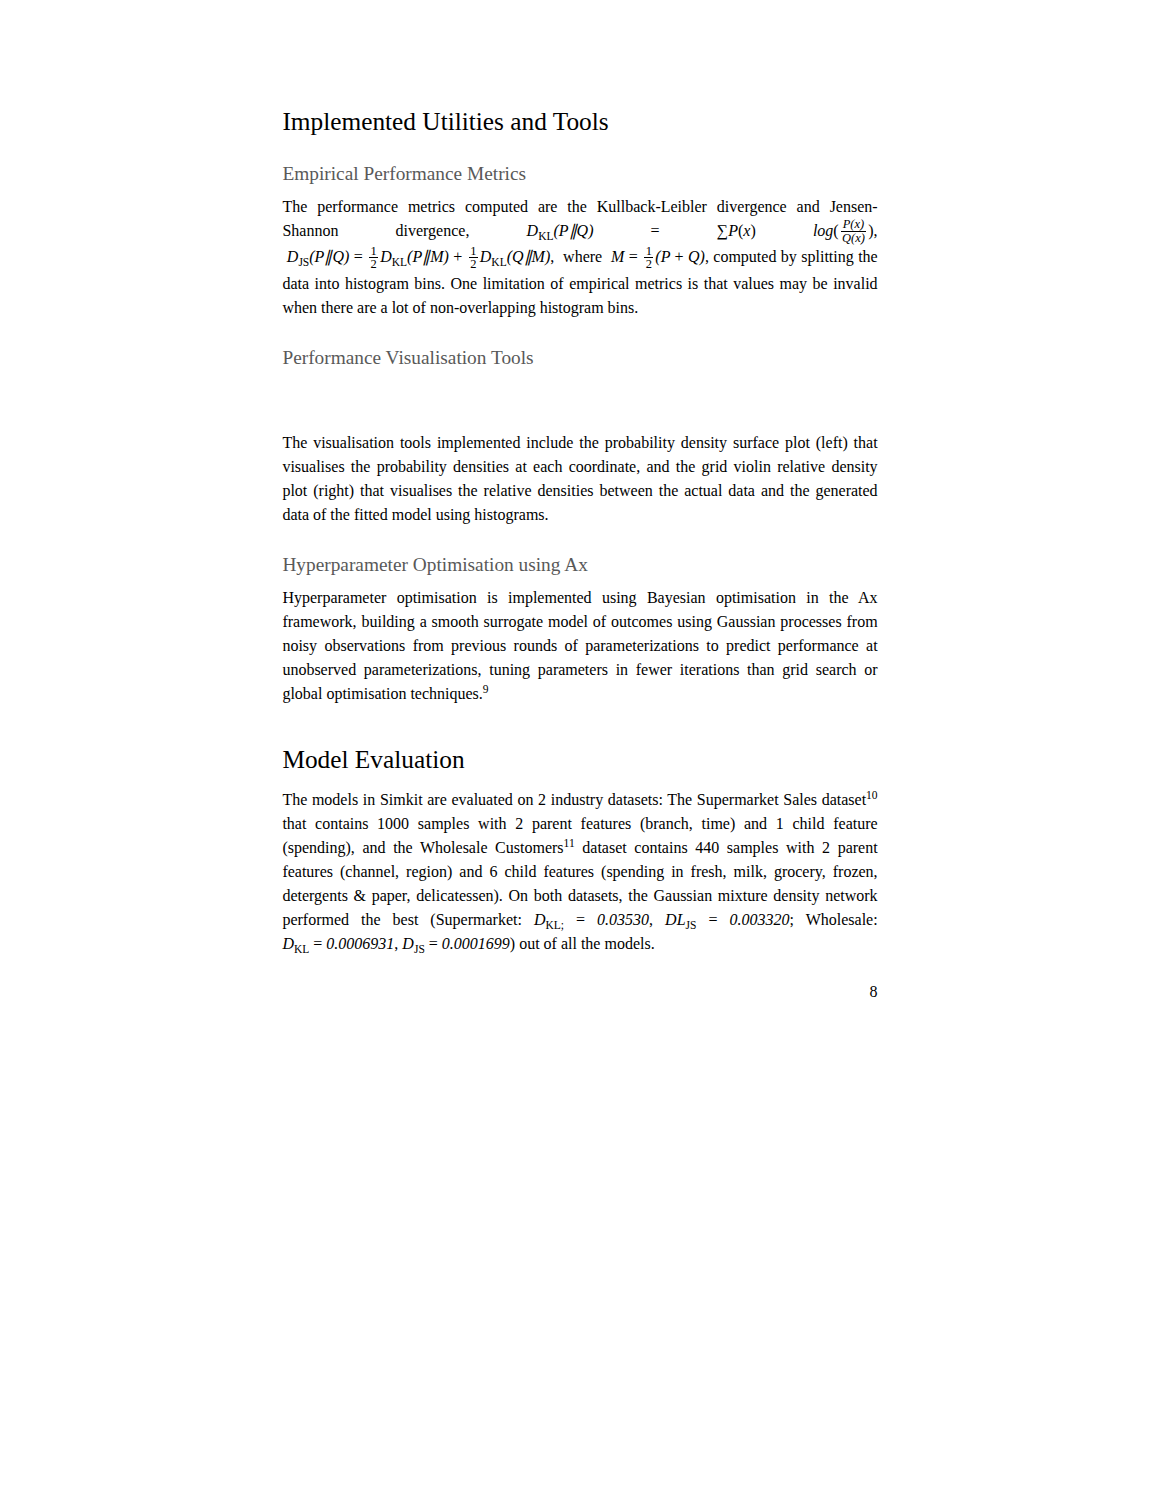Implemented Utilities and Tools
Empirical Performance Metrics
The performance metrics computed are the Kullback-Leibler divergence and Jensen-Shannon divergence, DKL(P∥Q) = ∑P(x) log(P(x) Q(x)), DJS(P∥Q) = 12 DKL(P∥M) + 12 DKL(Q∥M), where M = 12(P + Q), computed by splitting the data into histogram bins. One limitation of empirical metrics is that values may be invalid when there are a lot of non-overlapping histogram bins.
Performance Visualisation Tools
The visualisation tools implemented include the probability density surface plot (left) that visualises the probability densities at each coordinate, and the grid violin relative density plot (right) that visualises the relative densities between the actual data and the generated data of the fitted model using histograms.
Hyperparameter Optimisation using Ax
Hyperparameter optimisation is implemented using Bayesian optimisation in the Ax framework, building a smooth surrogate model of outcomes using Gaussian processes from noisy observations from previous rounds of parameterizations to predict performance at unobserved parameterizations, tuning parameters in fewer iterations than grid search or global optimisation techniques.9
Model Evaluation
The models in Simkit are evaluated on 2 industry datasets: The Supermarket Sales dataset10 that contains 1000 samples with 2 parent features (branch, time) and 1 child feature (spending), and the Wholesale Customers11 dataset contains 440 samples with 2 parent features (channel, region) and 6 child features (spending in fresh, milk, grocery, frozen, detergents & paper, delicatessen). On both datasets, the Gaussian mixture density network performed the best (Supermarket: DKL; = 0.03530, DLJS = 0.003320; Wholesale: DKL = 0.0006931, DJS = 0.0001699) out of all the models.
8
+ + + + + + +
INSTRUCTIONS FOR THE TASK:
Scan the material above. Copy each line where "grid" occurs.

EXERCISE SOLUTION:
The visualisation tools implemented include the probability density surface plot (left) that visualises the probability densities at each coordinate, and the grid violin relative density plot (right) that visualises the relative densities between the actual data and the generated data of the fitted model using histograms.
Hyperparameter optimisation is implemented using Bayesian optimisation in the Ax framework, building a smooth surrogate model of outcomes using Gaussian processes from noisy observations from previous rounds of parameterizations to predict performance at unobserved parameterizations, tuning parameters in fewer iterations than grid search or global optimisation techniques.9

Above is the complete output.